Pour ce qui est de la théorie de l’évolution, les écossais de Mogwai tiennent le bon bout. Depuis la sortie de leur tout premier 45 tours, Summer, jusqu’à ce troisième album (quatrième si on inclus Ten rapid, collection des premiers singles), Mogwai n’a fait que progresser, et épurer. Des premières saillies soniques, largement influencées par les fourrages de mercure à la Slint et les sacrées apocalypses guitaristiques de My Bloody Valentine, Mogwai a toujours su et voulu affiner son discours, élaguer sa musique des dernières scories du rock. Come on die young, produit par Dave Friedman (Flaming Lips, Mercury Rev) traçait déjà une ligne de démarcation relativement nette entre le chaos originel et des aspirations plus mélodiques.

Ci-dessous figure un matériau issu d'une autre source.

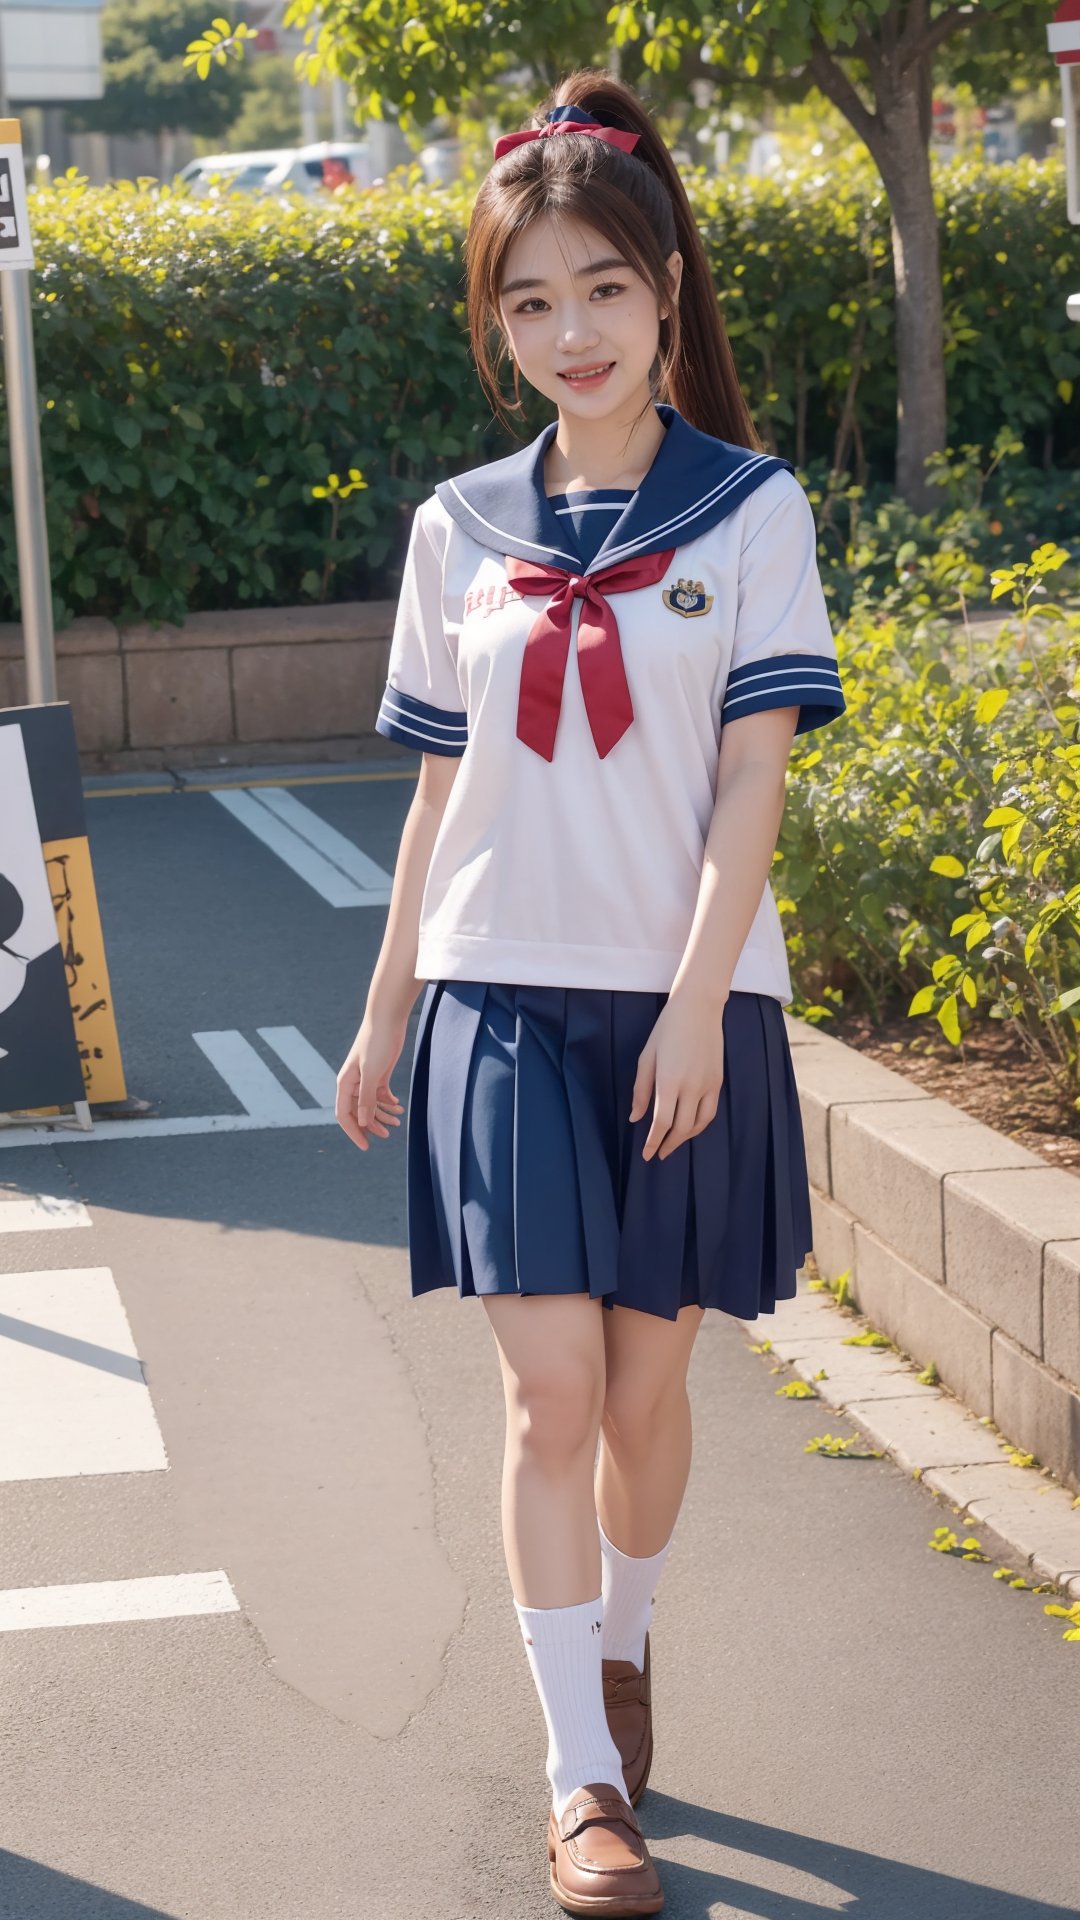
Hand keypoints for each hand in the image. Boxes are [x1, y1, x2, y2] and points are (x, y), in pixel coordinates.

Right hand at [336, 1012, 407, 1152]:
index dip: (354, 1132)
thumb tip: (362, 1122)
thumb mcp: (372, 1073)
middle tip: (387, 1136)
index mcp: (345, 1083)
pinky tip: (398, 1107)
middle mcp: (353, 1083)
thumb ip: (367, 1098)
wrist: (387, 1019)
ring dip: (382, 1115)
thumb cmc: (376, 1043)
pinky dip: (388, 1103)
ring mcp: (366, 1078)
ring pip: (371, 1104)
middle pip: (359, 1112)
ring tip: (397, 1123)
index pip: (344, 1115)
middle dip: (371, 1125)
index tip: (366, 1146)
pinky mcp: (379, 1073)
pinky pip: (380, 1094)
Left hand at [629, 989, 725, 1161]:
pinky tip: (690, 1127)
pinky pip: (710, 1111)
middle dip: (669, 1145)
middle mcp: (691, 1086)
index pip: (661, 1122)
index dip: (653, 1142)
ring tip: (673, 1144)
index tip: (646, 1155)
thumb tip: (635, 1118)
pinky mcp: (718, 1080)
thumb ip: (641, 1091)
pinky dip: (700, 1124)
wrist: (698, 1008)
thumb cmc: (667, 1029)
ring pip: (699, 1124)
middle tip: (659, 1153)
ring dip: (686, 1138)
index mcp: (669, 1081)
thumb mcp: (646, 1058)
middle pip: (681, 1128)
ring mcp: (708, 1084)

Paradoxalement, sur scène, Mogwai reste une des formations les plus foudroyante en activité sur la planète Terre. Une vraie machine de guerre, d’une puissance de feu proprement impensable en dehors des schémas du rock lourd, une charge de la brigade légère qui aurait raison de son public en lui sciant très progressivement les nerfs auditifs et en lui balançant à son insu de grandes plaques métalliques au travers du cerveau Aussi on ne s’étonnera pas que Mogwai tente aujourd’hui de mettre sur orbite (logique après avoir intitulé un morceau Stanley Kubrick) une nouvelle bande son imaginaire. Rock action porte mal son nom, il aurait du s’intituler 2001: A Space rock odissey… Ainsi 2 rights makes 1 wrong emmène des cow-boys (y’a du banjo) cavaler mollement sur les anneaux de Saturne, Sine wave qui ouvre l’album sonne comme un décollage et Secret pint, qui l’achève, comme un atterrissage.

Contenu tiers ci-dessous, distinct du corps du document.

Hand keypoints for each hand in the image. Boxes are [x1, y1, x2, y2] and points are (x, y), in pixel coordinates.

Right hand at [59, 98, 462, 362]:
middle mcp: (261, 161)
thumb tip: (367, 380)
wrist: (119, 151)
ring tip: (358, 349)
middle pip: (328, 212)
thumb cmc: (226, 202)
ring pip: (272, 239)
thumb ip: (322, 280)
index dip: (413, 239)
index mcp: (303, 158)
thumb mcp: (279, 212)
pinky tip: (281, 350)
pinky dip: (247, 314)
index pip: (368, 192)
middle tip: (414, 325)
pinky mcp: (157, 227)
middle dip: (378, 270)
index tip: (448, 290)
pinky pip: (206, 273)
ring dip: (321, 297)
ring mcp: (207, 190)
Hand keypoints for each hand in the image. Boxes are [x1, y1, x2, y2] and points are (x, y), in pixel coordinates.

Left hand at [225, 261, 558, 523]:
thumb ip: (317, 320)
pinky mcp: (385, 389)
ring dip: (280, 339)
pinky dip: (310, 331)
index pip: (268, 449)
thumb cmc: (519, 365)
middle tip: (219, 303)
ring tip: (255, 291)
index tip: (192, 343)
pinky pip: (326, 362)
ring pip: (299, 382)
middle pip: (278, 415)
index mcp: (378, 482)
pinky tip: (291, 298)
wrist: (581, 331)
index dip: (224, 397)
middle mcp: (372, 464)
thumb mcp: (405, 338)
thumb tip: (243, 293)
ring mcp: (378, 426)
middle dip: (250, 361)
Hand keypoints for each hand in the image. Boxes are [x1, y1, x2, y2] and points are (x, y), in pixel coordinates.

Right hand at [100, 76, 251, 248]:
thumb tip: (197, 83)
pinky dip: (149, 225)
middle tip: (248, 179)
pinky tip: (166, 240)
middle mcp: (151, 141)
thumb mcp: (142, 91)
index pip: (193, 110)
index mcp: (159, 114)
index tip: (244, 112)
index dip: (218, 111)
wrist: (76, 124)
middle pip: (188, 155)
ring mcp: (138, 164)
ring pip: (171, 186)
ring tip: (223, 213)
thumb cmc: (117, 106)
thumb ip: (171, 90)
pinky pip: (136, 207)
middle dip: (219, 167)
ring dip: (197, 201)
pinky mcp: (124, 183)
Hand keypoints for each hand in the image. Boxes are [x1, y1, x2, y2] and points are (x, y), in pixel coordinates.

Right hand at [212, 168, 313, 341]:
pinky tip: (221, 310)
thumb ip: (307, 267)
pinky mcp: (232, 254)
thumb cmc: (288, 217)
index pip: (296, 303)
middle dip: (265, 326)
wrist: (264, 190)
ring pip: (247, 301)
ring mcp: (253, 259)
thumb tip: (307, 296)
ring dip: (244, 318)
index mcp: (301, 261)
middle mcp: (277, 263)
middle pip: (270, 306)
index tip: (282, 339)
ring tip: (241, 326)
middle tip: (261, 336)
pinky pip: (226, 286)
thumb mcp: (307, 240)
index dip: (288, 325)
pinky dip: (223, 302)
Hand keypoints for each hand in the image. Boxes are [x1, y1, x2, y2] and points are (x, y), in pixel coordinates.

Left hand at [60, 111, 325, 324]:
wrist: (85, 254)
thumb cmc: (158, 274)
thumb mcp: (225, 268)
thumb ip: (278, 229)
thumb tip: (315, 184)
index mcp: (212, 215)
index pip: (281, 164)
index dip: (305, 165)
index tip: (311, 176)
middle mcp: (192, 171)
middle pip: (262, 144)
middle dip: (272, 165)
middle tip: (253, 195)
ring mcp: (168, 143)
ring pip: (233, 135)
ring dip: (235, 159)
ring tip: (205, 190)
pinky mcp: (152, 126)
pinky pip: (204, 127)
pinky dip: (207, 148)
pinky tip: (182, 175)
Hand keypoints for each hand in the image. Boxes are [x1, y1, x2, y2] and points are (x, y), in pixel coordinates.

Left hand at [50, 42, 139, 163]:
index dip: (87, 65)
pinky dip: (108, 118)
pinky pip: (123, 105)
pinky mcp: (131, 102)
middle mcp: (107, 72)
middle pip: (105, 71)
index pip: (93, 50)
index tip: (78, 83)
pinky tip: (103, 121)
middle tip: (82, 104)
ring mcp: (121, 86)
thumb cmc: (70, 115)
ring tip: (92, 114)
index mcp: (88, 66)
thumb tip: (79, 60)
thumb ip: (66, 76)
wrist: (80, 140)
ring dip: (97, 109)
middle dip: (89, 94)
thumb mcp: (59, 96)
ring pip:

Oser appeler cet album une superproduction se révèle au fil des écoutes assez inconvenant car si l’on compte au rang de ses invités prestigieux les noms de David Pajo (Slint, Tortoise, Papa M), Chino Moreno (Deftones, improbable fan des écossais) ou encore Gruff Rhys des Super Furry Animals (sur Dial:Revenge, plage bucolique en patois), c’est néanmoins du coté de collaborateurs moins médiatisés qu’il faudra chercher une des couleurs dominantes de ce disque. En effet, The Remote Viewer -duo électronique auteur d’un album injustement passé inaperçu il y a deux ans chez 555 et d’un récent maxi dans le cadre des Series 500 du label Domino- a apporté de discrètes interventions d’électronique contrariée, intégrées logiquement en traitement (sonore) de fond aux schémas pantelants quoique harmonieux de Mogwai.

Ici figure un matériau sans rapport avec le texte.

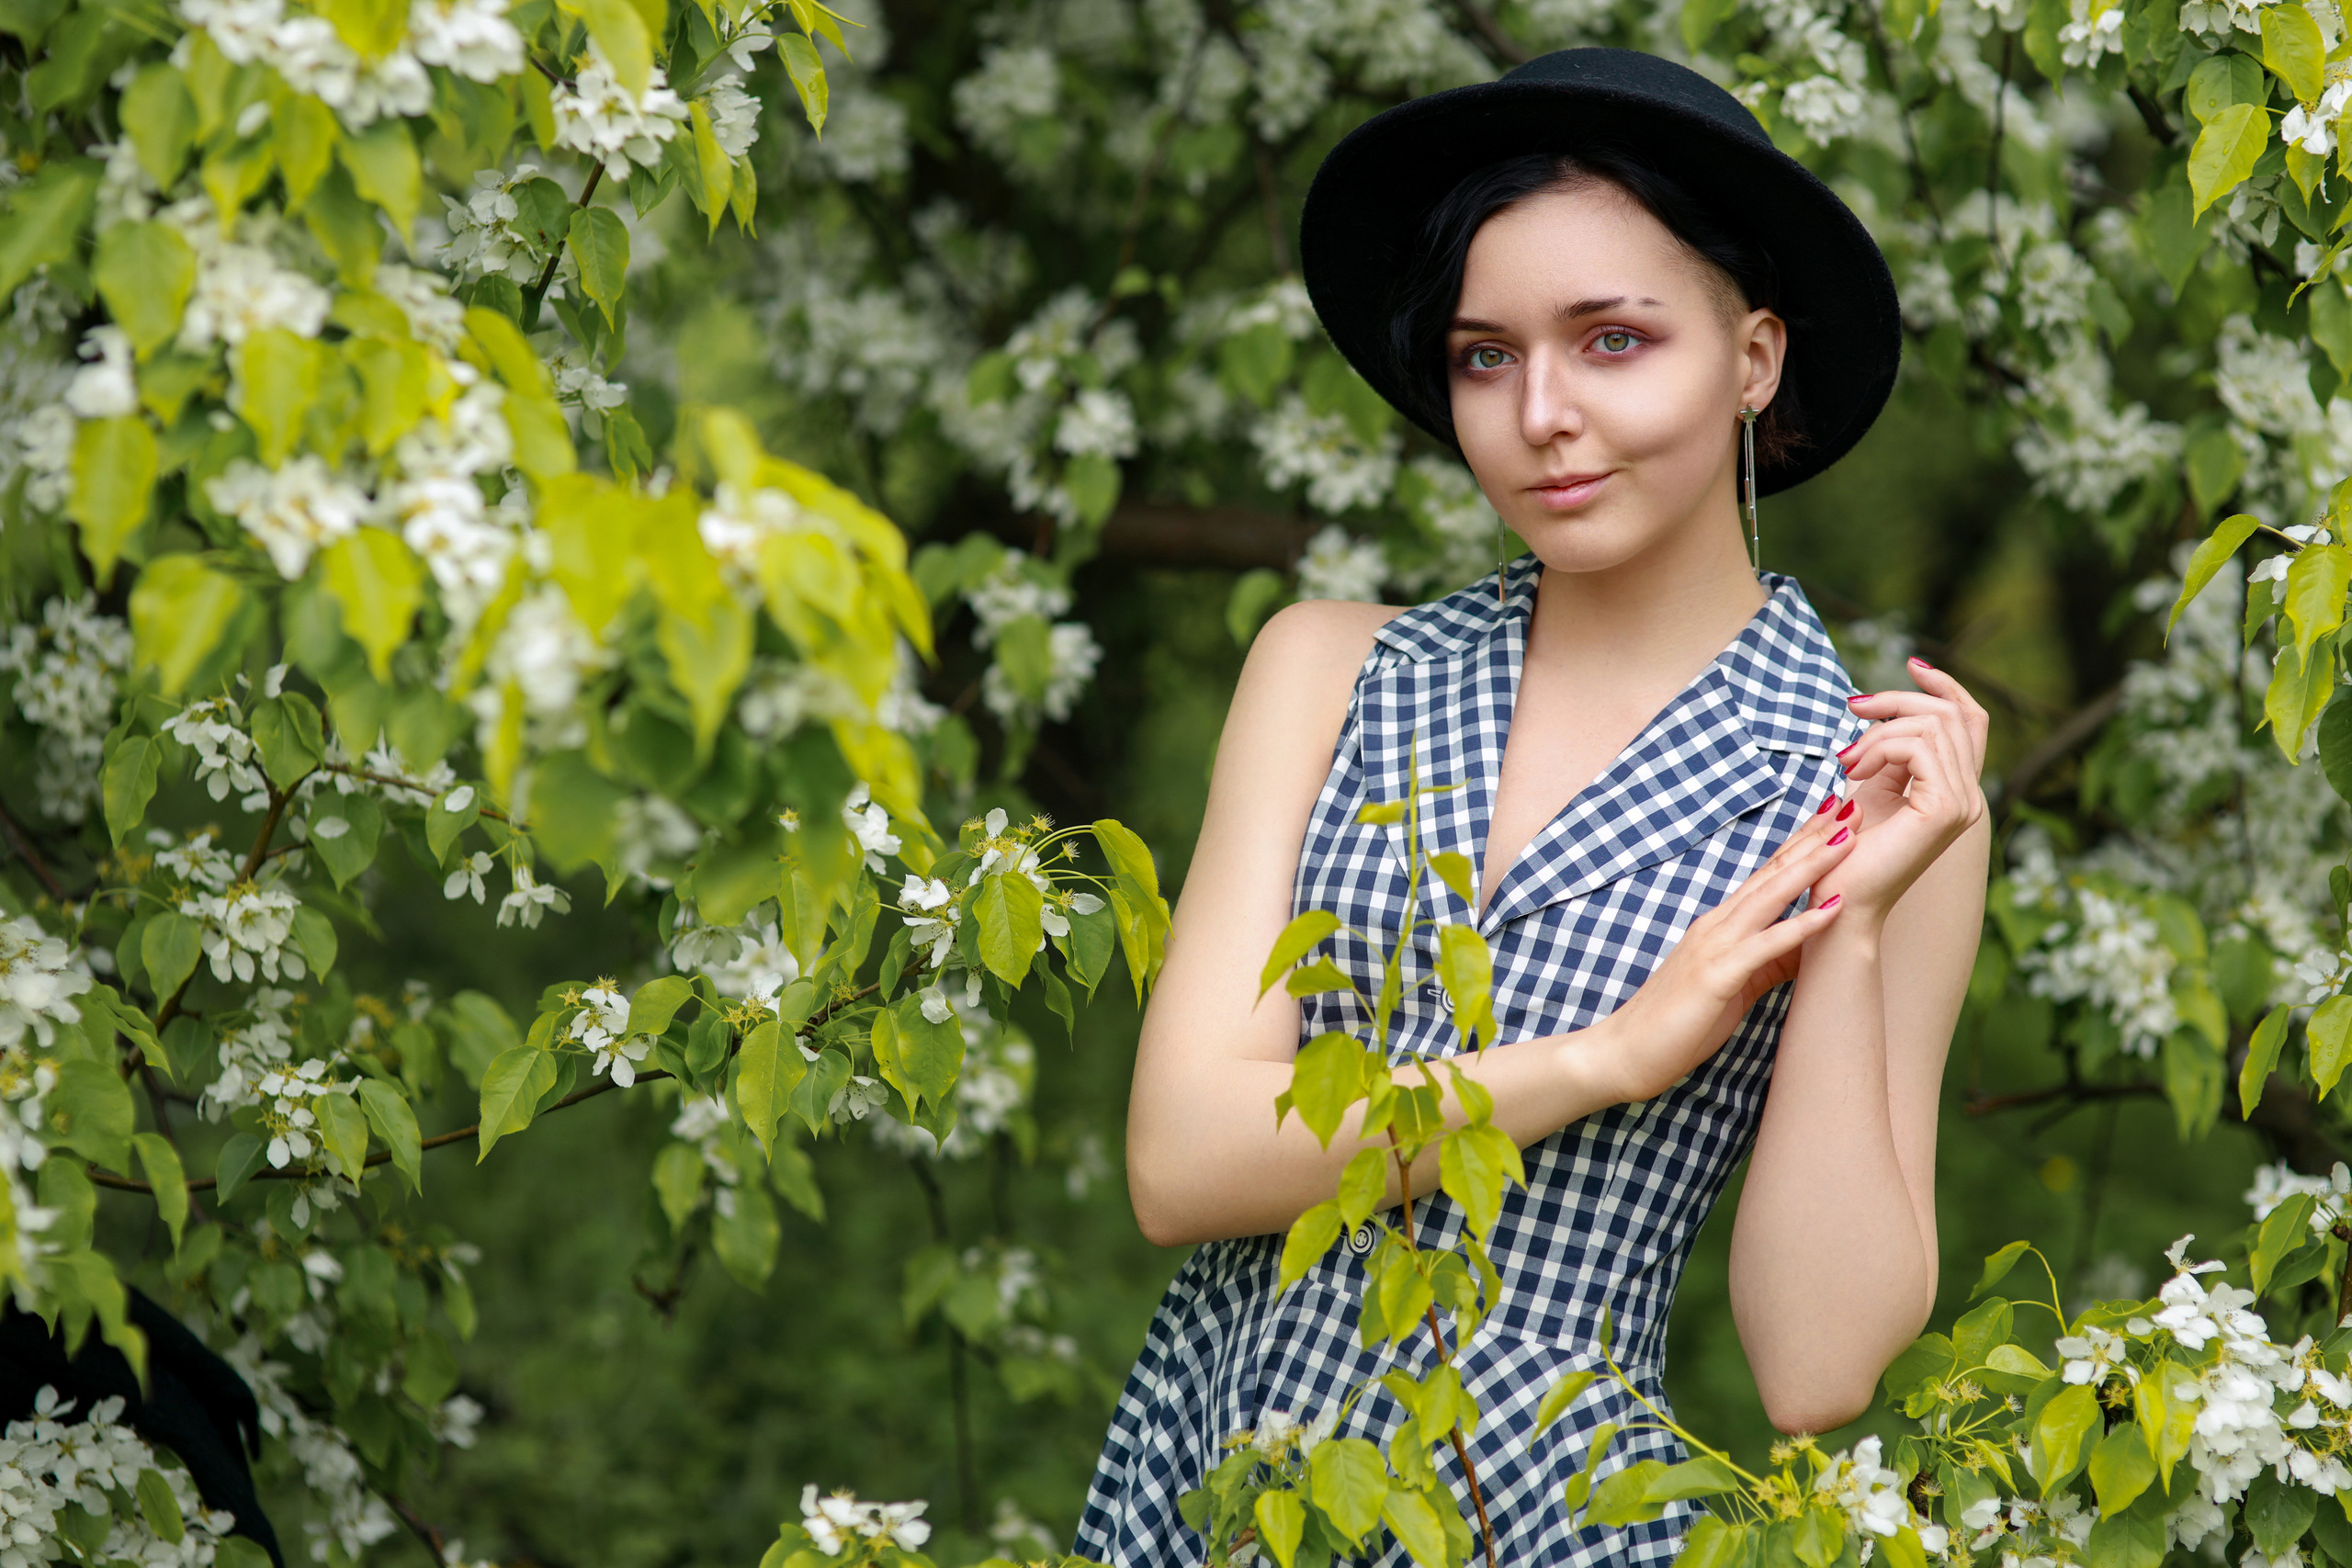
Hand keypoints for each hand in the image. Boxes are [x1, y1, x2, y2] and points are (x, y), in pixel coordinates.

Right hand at [1591, 805, 1857, 1101]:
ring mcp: (1714, 947)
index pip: (1766, 875)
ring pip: (1770, 897)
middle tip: (1849, 807)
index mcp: (1719, 925)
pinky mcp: (1716, 977)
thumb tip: (1808, 945)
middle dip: (1812, 839)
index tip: (1833, 818)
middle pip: (1771, 873)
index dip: (1801, 844)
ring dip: (1811, 867)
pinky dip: (1801, 925)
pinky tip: (1833, 908)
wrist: (1624, 1052)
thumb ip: (1767, 960)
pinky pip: (1766, 946)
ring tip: (1848, 839)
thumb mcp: (1732, 985)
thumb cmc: (1676, 1022)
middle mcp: (1716, 925)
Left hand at [1815, 657, 1988, 922]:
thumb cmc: (1847, 850)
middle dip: (1897, 700)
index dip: (1945, 686)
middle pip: (1948, 714)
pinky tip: (1852, 770)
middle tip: (1853, 709)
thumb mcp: (1871, 786)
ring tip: (1846, 759)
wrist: (1840, 901)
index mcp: (1955, 788)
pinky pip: (1917, 747)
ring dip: (1878, 731)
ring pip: (1929, 727)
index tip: (1911, 664)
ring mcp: (1962, 803)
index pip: (1970, 721)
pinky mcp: (1943, 810)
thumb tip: (1882, 710)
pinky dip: (1879, 747)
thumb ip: (1889, 752)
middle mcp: (1969, 796)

Soyons clairs : ce disque est magnifique de A à Z, on a le plaisir d’y entendre des rythmes butés, des guitares de cristal, de bois ou plus rarement de métal, des ascensions vertigineuses (You don’t know Jesus, terrible) et de plus en plus souvent la belle voix somnambulique et détachée de Stuart Braithwaite, ce sale petit menteur. Si ce jeune homme déclare volontiers vouloir transporter son groupe vers les territoires inaccessibles de la beauté pure des disques de Nick Drake, notez bien qu’il se fout du monde, et pas avec des pincettes. Il n’est pas besoin en effet d’être fin musicologue pour déceler immédiatement l’influence prédominante d’une autre formation britannique majeure sur les pistes sonores et spatiales de ce Rock action : des sons de guitares, des harmoniques romantique et des synthés qui remplacent tant bien que mal des formations de cordes, reconnaissables entre toutes. Si le groupe ne confirme pas cette influence à la presse au cours des prochains mois, on se permettra de leur remonter les bretelles en leur faisant constater que cet album doit beaucoup à Cure période Disintegration. Un disque pour lequel certains n’avaient pas hésité à l’époque de sécher les cours pour l’acquérir dès sa mise en rayon. On espère qu’aujourd’hui, quelques lycéens fougueux omettront de se présenter en classe de Sciences Physiques pour se consacrer à l’écoute urgente et fascinée de Rock action, ce disque magnifique.